Content starts

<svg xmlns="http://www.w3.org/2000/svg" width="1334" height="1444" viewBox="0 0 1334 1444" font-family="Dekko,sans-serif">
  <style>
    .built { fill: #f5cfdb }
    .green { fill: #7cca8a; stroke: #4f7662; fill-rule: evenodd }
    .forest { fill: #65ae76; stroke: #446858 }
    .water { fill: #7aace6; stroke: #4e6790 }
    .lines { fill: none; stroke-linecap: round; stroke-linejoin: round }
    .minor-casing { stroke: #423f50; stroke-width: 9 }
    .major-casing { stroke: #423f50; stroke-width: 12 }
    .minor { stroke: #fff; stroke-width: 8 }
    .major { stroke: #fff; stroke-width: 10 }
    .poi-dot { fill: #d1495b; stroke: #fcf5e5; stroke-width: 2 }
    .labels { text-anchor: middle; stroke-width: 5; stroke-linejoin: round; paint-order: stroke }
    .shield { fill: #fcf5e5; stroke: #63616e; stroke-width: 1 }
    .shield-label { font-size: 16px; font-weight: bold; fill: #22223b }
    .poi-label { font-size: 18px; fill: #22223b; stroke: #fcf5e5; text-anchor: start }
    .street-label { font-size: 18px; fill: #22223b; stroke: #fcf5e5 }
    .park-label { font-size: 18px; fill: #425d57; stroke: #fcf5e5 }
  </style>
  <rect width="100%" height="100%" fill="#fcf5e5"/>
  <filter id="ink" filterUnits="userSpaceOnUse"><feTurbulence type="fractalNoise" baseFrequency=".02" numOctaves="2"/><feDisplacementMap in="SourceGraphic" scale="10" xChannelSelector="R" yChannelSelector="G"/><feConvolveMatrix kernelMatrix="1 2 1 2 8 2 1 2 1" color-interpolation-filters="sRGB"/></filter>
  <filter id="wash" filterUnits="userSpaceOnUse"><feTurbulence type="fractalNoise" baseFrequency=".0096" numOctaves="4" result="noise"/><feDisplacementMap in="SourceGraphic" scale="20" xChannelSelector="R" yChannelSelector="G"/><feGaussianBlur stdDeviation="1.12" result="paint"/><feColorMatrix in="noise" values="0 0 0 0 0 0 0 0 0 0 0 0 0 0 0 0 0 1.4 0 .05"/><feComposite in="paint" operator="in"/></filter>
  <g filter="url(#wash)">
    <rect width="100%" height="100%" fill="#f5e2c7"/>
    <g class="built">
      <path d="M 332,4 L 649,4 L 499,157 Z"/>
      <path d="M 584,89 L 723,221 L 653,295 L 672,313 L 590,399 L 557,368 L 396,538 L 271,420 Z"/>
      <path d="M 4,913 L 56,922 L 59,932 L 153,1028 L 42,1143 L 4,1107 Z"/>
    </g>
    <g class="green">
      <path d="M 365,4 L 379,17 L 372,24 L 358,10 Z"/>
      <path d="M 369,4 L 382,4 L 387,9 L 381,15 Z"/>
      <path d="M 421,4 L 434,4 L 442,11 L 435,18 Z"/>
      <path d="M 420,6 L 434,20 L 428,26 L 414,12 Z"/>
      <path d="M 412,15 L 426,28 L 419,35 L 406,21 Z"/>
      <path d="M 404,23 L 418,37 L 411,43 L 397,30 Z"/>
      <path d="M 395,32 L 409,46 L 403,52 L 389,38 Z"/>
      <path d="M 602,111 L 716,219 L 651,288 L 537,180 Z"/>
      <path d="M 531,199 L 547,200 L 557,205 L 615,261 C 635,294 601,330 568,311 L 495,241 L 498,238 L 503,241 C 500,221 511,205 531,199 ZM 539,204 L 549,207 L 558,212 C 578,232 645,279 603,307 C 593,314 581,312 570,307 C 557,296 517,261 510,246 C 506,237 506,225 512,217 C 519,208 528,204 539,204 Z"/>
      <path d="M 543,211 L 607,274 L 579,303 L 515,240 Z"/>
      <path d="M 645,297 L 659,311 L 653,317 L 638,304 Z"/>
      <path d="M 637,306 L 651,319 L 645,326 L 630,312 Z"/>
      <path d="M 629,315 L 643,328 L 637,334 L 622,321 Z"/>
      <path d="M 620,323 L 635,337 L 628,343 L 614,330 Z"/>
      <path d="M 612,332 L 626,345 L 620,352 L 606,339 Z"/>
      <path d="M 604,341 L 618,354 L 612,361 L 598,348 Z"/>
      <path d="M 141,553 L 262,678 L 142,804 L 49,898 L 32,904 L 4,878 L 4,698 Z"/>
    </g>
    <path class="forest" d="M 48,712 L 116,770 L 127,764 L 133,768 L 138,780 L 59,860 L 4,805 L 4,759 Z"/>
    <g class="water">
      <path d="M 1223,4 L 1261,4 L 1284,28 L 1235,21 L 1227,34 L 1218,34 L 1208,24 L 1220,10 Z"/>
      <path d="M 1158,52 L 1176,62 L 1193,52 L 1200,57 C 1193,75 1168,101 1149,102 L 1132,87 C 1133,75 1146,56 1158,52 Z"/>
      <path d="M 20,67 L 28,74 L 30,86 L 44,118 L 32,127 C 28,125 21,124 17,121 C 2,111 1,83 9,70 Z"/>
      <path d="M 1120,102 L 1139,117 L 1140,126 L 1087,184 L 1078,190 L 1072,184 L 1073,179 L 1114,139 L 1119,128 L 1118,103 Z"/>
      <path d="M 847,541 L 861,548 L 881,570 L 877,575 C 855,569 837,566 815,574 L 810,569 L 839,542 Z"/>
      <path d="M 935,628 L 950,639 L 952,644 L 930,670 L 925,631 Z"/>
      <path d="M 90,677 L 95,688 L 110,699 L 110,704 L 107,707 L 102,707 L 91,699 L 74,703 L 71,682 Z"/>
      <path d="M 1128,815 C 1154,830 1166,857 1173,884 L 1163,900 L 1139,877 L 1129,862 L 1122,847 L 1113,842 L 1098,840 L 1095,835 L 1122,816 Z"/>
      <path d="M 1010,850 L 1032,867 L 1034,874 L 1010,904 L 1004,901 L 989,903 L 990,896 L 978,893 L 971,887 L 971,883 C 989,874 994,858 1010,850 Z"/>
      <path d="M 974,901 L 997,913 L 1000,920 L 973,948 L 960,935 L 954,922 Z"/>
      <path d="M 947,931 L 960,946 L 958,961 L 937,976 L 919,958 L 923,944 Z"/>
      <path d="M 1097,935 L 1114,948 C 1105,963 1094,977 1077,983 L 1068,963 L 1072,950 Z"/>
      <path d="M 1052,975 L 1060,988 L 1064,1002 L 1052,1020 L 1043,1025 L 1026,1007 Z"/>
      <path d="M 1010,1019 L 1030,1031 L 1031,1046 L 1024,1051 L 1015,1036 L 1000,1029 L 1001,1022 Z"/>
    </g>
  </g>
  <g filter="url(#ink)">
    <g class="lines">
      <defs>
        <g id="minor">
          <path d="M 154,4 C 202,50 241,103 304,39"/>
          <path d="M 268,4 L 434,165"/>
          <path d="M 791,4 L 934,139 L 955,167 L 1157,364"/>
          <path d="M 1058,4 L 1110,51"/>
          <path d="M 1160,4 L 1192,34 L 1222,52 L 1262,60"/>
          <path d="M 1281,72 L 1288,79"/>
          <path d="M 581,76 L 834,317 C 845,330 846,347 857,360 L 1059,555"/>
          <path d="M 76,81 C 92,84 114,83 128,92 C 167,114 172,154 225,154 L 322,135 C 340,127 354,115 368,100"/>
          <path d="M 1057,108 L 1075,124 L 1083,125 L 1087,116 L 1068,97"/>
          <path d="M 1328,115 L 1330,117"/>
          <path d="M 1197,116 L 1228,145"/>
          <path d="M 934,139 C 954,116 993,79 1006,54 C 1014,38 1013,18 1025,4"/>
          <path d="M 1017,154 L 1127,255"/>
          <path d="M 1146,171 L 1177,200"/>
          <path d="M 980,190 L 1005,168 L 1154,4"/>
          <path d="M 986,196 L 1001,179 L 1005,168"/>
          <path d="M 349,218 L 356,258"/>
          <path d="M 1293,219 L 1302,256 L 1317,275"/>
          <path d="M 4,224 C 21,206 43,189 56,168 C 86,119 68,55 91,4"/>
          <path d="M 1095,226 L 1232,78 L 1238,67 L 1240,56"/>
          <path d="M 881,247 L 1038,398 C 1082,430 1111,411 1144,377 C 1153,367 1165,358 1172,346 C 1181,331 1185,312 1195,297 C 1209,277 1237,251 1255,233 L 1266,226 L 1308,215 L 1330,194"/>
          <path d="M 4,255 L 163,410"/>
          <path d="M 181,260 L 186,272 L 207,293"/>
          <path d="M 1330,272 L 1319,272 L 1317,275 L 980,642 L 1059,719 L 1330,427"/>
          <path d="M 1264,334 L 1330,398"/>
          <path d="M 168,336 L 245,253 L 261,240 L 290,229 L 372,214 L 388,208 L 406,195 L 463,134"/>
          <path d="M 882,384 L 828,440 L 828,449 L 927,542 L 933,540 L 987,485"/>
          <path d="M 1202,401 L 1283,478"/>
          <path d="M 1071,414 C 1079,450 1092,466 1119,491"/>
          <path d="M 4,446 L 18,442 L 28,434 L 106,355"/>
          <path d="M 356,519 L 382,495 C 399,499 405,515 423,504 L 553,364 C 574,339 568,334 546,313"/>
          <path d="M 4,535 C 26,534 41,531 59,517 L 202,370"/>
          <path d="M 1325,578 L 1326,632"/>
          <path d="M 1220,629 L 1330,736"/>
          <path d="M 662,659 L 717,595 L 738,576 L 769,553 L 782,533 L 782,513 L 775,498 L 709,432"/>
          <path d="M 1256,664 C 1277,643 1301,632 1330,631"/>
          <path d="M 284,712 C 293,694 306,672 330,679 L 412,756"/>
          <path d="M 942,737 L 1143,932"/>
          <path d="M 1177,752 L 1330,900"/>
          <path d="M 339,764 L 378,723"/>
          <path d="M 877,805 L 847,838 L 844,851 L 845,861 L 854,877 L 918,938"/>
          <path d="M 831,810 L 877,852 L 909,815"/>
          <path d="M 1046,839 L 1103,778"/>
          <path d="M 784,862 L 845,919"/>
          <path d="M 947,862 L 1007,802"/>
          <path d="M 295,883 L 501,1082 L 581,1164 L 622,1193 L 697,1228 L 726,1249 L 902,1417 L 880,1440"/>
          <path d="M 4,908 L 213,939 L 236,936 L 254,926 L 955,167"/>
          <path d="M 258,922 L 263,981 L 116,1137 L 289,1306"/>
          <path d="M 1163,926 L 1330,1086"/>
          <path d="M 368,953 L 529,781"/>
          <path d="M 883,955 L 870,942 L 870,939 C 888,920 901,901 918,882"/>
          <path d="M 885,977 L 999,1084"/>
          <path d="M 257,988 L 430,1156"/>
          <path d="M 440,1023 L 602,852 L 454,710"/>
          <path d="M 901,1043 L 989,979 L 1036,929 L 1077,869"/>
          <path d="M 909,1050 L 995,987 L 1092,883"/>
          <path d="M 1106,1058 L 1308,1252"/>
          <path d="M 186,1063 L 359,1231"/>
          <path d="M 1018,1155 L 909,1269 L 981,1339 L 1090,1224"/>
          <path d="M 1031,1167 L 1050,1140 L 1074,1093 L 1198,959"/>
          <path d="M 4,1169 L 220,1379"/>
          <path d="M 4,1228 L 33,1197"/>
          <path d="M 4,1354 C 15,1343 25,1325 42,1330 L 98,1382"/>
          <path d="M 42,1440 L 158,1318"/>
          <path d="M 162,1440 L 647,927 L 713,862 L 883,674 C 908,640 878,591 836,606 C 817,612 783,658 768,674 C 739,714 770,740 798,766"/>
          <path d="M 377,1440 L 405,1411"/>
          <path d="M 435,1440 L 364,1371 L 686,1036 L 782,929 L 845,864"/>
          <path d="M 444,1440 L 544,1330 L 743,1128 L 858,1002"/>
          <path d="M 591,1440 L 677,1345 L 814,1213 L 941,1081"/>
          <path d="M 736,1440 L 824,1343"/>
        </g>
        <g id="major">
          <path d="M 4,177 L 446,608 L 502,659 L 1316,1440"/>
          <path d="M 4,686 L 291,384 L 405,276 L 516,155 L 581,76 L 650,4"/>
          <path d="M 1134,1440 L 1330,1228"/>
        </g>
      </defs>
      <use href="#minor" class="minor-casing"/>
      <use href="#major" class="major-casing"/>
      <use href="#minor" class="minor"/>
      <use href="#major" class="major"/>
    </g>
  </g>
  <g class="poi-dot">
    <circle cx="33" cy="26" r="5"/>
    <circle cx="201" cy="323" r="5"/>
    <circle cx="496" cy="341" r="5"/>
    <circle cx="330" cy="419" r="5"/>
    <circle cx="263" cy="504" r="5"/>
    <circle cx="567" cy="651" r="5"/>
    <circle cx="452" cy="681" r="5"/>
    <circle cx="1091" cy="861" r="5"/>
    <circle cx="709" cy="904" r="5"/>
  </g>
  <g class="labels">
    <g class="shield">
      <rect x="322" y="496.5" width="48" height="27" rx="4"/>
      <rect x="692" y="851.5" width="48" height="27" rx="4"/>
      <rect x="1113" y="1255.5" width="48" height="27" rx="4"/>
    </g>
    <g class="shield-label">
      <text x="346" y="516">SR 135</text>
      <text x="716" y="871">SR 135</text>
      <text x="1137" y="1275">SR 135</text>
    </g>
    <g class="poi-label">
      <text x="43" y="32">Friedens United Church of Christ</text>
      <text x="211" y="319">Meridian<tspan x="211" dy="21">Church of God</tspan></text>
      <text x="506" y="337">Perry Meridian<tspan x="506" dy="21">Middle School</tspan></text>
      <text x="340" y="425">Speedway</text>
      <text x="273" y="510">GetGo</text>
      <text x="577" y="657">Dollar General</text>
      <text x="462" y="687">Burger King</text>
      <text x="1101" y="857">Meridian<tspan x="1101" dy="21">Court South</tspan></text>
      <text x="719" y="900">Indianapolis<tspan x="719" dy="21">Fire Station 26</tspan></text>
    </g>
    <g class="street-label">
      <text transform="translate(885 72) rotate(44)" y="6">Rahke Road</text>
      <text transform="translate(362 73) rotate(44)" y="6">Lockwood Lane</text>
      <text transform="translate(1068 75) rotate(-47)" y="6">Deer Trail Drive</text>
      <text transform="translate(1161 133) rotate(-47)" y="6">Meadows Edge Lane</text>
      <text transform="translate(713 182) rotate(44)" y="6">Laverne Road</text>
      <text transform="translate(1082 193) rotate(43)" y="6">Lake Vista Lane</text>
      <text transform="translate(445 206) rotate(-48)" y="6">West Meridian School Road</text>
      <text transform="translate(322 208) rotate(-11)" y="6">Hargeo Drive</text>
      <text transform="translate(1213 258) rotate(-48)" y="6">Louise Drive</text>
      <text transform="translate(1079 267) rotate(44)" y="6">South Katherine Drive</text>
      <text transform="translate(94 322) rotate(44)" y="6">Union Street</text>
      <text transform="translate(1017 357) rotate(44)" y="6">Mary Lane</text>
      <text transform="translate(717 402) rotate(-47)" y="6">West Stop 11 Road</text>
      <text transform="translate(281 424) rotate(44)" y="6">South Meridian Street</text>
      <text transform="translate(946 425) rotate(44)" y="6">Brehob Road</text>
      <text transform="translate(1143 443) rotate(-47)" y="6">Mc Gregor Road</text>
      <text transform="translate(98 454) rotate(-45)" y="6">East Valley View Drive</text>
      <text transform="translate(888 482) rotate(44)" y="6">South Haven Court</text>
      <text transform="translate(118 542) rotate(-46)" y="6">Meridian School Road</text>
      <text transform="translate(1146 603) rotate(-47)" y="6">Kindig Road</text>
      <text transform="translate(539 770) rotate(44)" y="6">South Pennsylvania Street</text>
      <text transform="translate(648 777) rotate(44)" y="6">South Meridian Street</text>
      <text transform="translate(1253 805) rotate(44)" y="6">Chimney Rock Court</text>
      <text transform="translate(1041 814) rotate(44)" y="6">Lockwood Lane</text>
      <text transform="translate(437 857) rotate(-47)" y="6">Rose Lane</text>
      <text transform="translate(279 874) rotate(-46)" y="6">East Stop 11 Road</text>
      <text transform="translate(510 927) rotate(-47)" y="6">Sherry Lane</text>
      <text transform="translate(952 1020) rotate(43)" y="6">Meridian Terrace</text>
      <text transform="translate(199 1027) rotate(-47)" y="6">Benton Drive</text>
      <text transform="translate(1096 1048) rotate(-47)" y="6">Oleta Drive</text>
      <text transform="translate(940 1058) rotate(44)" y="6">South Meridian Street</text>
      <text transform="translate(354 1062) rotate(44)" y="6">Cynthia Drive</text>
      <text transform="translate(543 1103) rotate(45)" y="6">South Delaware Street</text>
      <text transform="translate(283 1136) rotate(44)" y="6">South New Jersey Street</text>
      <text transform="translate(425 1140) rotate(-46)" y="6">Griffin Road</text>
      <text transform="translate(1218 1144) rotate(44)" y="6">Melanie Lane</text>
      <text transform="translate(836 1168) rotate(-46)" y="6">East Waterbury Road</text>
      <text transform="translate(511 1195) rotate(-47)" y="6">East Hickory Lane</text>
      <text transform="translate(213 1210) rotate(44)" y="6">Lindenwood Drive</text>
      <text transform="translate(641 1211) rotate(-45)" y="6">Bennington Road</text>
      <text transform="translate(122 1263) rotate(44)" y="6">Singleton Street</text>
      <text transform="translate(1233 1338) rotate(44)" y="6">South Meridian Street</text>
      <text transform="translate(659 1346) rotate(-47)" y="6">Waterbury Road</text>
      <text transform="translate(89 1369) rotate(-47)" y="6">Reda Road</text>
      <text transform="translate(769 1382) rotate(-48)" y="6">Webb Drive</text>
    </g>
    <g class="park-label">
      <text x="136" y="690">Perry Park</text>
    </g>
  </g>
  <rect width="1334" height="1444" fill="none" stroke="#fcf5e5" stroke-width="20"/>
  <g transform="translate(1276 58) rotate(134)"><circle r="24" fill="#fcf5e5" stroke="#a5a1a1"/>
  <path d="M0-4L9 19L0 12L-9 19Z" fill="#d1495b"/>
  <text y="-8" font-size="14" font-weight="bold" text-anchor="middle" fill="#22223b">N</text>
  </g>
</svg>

Content ends

**WHAT YOU ARE ASKED TO DO:** Whenever the word "linejoin" appears in a line above, copy that line.

**RESPONSE TO THE TASK:**
    .lines { fill: none; stroke-linecap: round; stroke-linejoin: round }
    .labels { text-anchor: middle; stroke-width: 5; stroke-linejoin: round; paint-order: stroke }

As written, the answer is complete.